## SUPPLIED ENTRIES
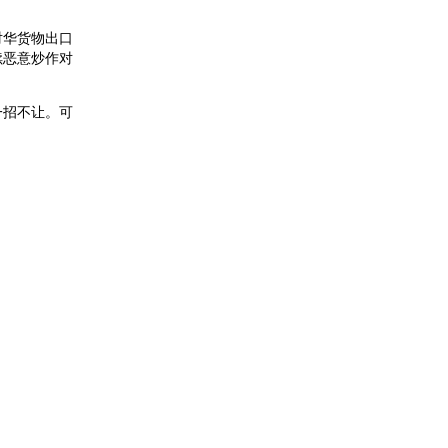
对华货物出口
续恶意炒作对
一招不让。可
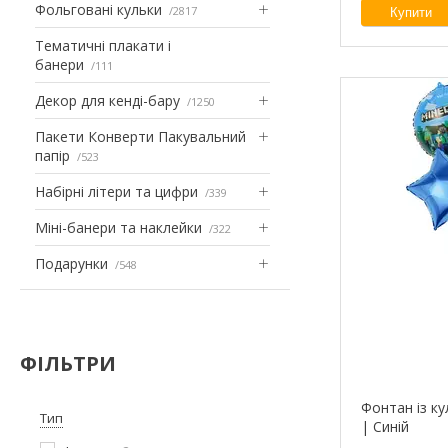
Фольговані кульки
2817
Купити
Тематичні плакати і
банери
111
Декор для кенді-бару
1250
Пакети Конверти Пакувальний
папір
523
Набірні літери та цифри
339
Міні-банери та наклейки
322
Подарунки
548
ФІЛЬТРИ
Фонтан із к
Тип
| Синій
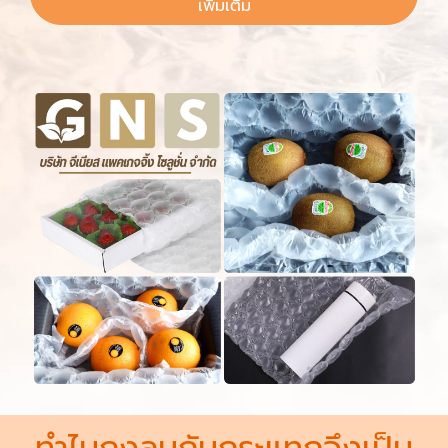
เพิ่มเติม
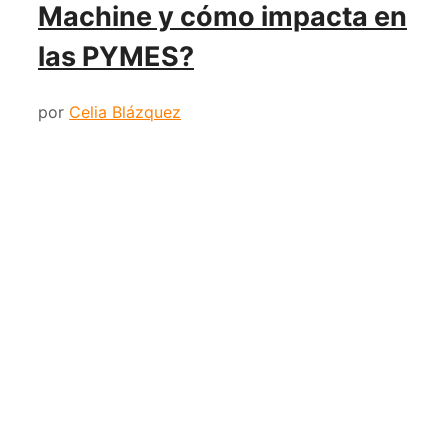
Machine y cómo impacta en
las PYMES?
por
Celia Blázquez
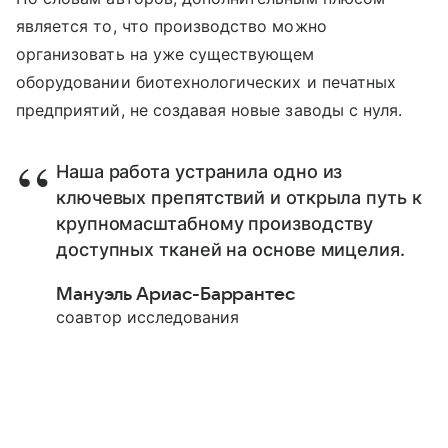
является то, что производство можно
организовать на уже существующем
оборудовании биотехнологических и печатных
предприятий, не создавая новые заводы с нуля.
Наша работа устранила одно из
ключевых препятствий и открыла путь к
крупномасштабному производству
доступных тканей на основе мицелия.
Мануэль Ариас-Баррантес
соавтор исследования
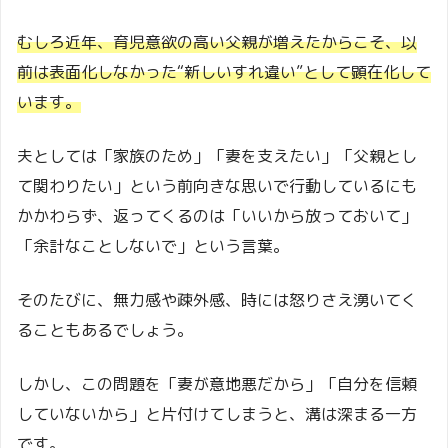
むしろ近年、育児意欲の高い父親が増えたからこそ、以
前は表面化しなかった“新しいすれ違い”として顕在化して
います。
夫としては「家族のため」「妻を支えたい」「父親とし
て関わりたい」という前向きな思いで行動しているにも
かかわらず、返ってくるのは「いいから放っておいて」
「余計なことしないで」という言葉。
そのたびに、無力感や疎外感、時には怒りさえ湧いてく
ることもあるでしょう。
しかし、この問題を「妻が意地悪だから」「自分を信頼
していないから」と片付けてしまうと、溝は深まる一方
です。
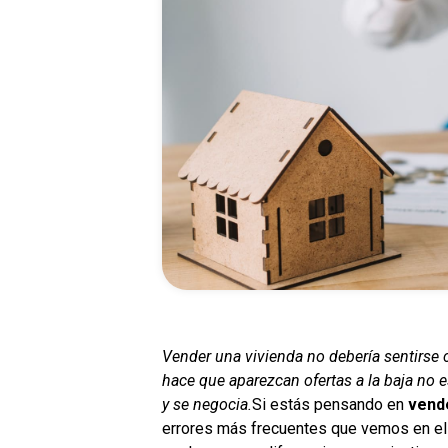
Vender una vivienda no debería sentirse 
hace que aparezcan ofertas a la baja no e
y se negocia.
Si estás pensando en
vende
errores más frecuentes que vemos en el 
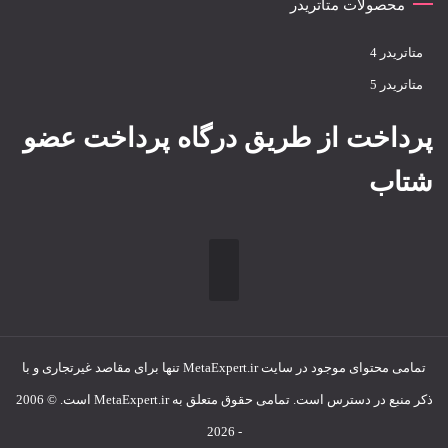
محصولات متاتریدر
متاتريدر 4
متاتريدر 5
پرداخت از طریق درگاه پرداخت عضو
شتاب
تمامی محتوای موجود در سایت MetaExpert.ir تنها برای مقاصد غیرتجاری و با
ذکر منبع در دسترس است. تمامی حقوق متعلق به MetaExpert.ir است. © 2006
- 2026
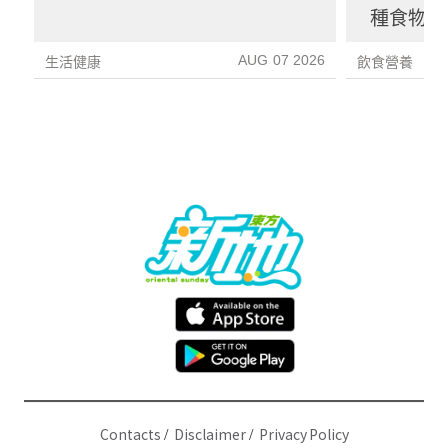
種食物防
1種果汁
AUG 07 2026
生活健康
飲食營養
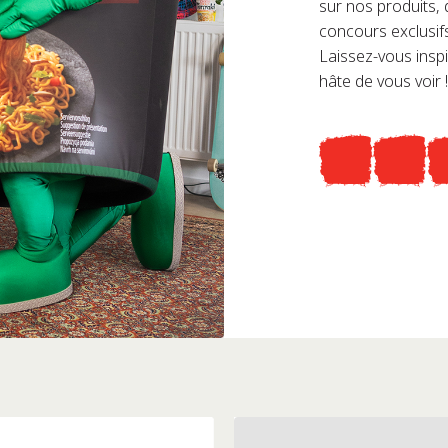
sur nos produits,
concours exclusif
Laissez-vous insp
hâte de vous voir !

## YOUR OBJECTIVE
Turn the stretch of the records from the line containing "محصولات متاتریدر" through the end of the records into a Markdown table with the columns Row and Line, skipping blank lines and the picture markers.

## RESPONSE AREA
| Row | Line |
|---|---|
| 1 | محصولات متاتریدر |
| 2 | متاتريدر 4 |
| 3 | متاتريدر 5 |
| 4 | پرداخت از طریق درگاه پرداخت عضو |
| 5 | شتاب |
| 6 | تمامی محتوای موجود در سایت MetaExpert.ir تنها برای مقاصد غیرتجاری و با |
| 7 | ذکر منبع در دسترس است. تمامی حقوق متعلق به MetaExpert.ir است. © 2006 |
| 8 | - 2026 |
| 9 | 種食物防 |
| 10 | 1種果汁 |
| 11 | AUG 07 2026 |
| 12 | 生活健康 |
| 13 | 飲食營養 |
| 14 | sur nos produits, |
| 15 | concours exclusif |
| 16 | Laissez-vous insp |
| 17 | hâte de vous voir ! |